Zitiere den ganzen Text über die Reise nach Madagaskar Wort für Wort.

Gezeigter Text
◆ ◆ ◆ ◆ ◆
Liebe Leserin, lieber Leser,

im März 2016 reisten mein Bruder und ich auf die älteste Insel unserer Erde: Madagaskar. Vor mehr als 150 Millionen Jahren brach die Insel vom afrikanischen Festland ab. Besiedelt wurde sie erst Jahrtausende später, vor etwa 2.300 Jahren. Damit zählt Madagaskar zu den am spätesten von Menschen besiedelten Gebieten unseres Planeten. Die Menschen kamen damals vermutlich zu verschiedenen Zeiten von verschiedenen Orten: Ostafrika, Naher Osten und Südasien.

Auf Madagaskar gibt es 18 „foko“, wie Bevölkerungsgruppen dort genannt werden. Sie alle verstehen sich als Madagassen, sind in ihren Traditionen und Lebensweisen aber doch sehr unterschiedlich. Selbst die Dialekte der gemeinsamen Sprache „Malagasy“ klangen sogar in unseren ungeübten Ohren, denen die gesamte Sprache fremd war, sehr verschieden. Hinzu kommt ein Ahnenkult und „fadys“, Tabus und Regeln, die Orte, Speisen und Handlungen betreffen. Fadys können nicht nur von Bevölkerungsgruppe zur Bevölkerungsgruppe stark divergieren, sondern sogar von Ortschaft zu Ortschaft.
◆ ◆ ◆ ◆ ◆
Vorliegende Zeilen
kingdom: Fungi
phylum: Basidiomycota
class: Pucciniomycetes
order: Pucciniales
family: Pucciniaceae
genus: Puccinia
◆ ◆ ◆ ◆ ◆
Erledigte Aufgabe
Liebe Leserin, lieber Leser,

im März 2016 reisten mein Bruder und ich auf die älteste Insel unserer Erde: Madagaskar. Vor mehr als 150 Millionen Jahren brach die Insel vom afrikanischen Festland ab. Besiedelt wurde sie erst Jahrtausende später, vor etwa 2.300 Jahren. Damit zählt Madagaskar zu den am spätesten von Menschen besiedelten Gebieten unseres Planeten. Die Menschen kamen damals vermutlich zu verschiedenen Zeiten von verschiedenen Orten: Ostafrika, Naher Osten und Südasien.

Auf Madagaskar gibt es 18 „foko“, wie Bevölkerungsgruppen dort genannt werden. Sie alle verstehen sich als Madagassen, sind in ihren Traditionen und Lebensweisen aber doch sehr unterschiedlich. Selbst die Dialekte der gemeinsamen Sprache „Malagasy“ klangen sogar in unseren ungeübten Ohren, denen die gesamte Sprache fremd war, sehr verschieden. Hinzu kommt ein Ahnenkult und „fadys“, Tabus und Regeln, die Orte, Speisen und Handlungen betreffen. Fadys können nicht nur von Bevölkerungsgruppe zur Bevölkerungsgruppe stark divergieren, sondern sogar von Ortschaft zu Ortschaft.